Sanjeev Gupta faces a battle to retain control of his Belgian steel operations ahead of a court decision this week on their future ownership, as the under-fire industrialist attempts to prop up his GFG Alliance group.
A court in the Belgian city of Liège will on Tuesday rule on whether to take control of GFG’s two sites, at Flémalle and Tilleur, and put them up for sale following a request by a court-appointed judicial observer.
The observer, who was appointed in May to support the management of the two plants, made the request in light of their deteriorating economic conditions, a spokesperson for the Liège Commercial Court confirmed on Friday.
Granting of the request will, in effect, allow the sale of the assets of the company if it comes under the control of the court, the spokesperson added. The judicial observer declined to comment.
The hearing is the latest challenge facing Gupta, who has been battling to refinance GFG ever since the collapse of its main lender, Greensill Capital, in March last year, amid allegations of fraud. The UK’s Serious Fraud Office and French police are investigating GFG Alliance companies over suspected fraud and money laundering. GFG has consistently denied any wrongdoing.
Gupta last year lost control of a Belgian aluminium mill to private equity group American Industrial Partners. AIP had already taken over Europe’s largest aluminium smelter in Dunkirk, France, from the industrialist.

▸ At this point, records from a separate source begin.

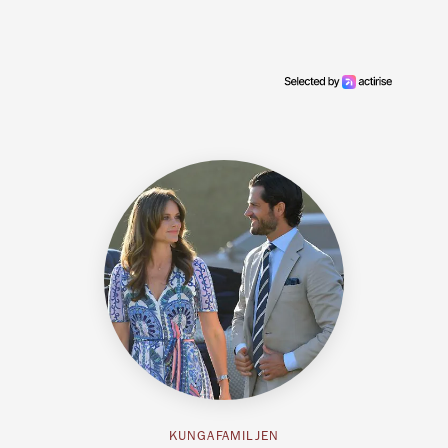
KUNGAFAMILJEN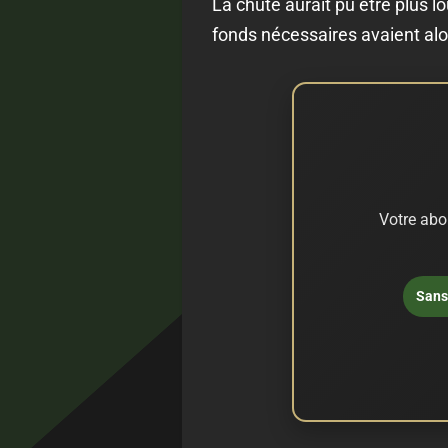
La chute aurait pu être plus lo
fonds nécessaires avaient alo
Votre abo
Sans 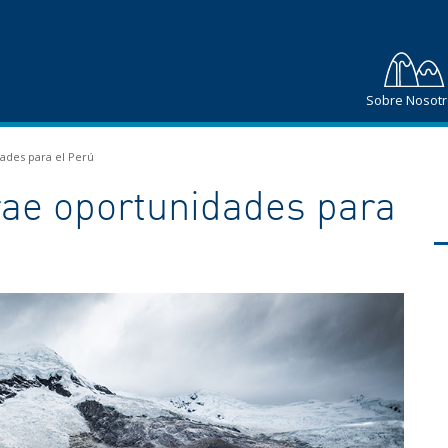
Sobre Nosot
ades para el Perú
rae oportunidades para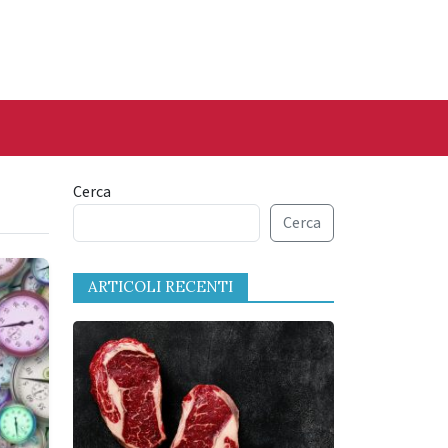
Cerca
Cerca
ARTICOLI RECENTI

The two Belgian steel plants, which together employ about 650 people, operate under GFG’s steel arm, Liberty Steel Group. GFG acquired the sites and a facility in Dudelange, Luxembourg, from ArcelorMittal in 2018.
Gupta in May successfully appealed against a decision that called for the Belgian business to be liquidated after a judge rejected a restructuring plan.
The decision was overturned after Gupta’s Romanian steel subsidiary, Liberty Galati, provided financial support for its Belgian counterpart in the form of a debt-to-equity swap worth €52.5mn as well as €3mn in cash, according to court records filed at the time.
Since then, however, soaring energy prices in Europe in the wake of the war in Ukraine, coupled with falling customer demand, have severely affected the operations at the two plants.
Liberty Steel Group told the Financial Times that the request for the court in Liège to “open reorganisation proceedings aimed at a transfer of Liberty Liege’s business . . . runs counter to the significant efforts made” by the company in collaboration with the regional Walloon government to “identify a sustainable future” for the plants.
The company, it added, had continued to pay employees and other creditors while operations had been idled to minimise energy consumption and exposure to commodity prices.
Liberty “may consider appropriate legal action once the court has made its decision”, the company added.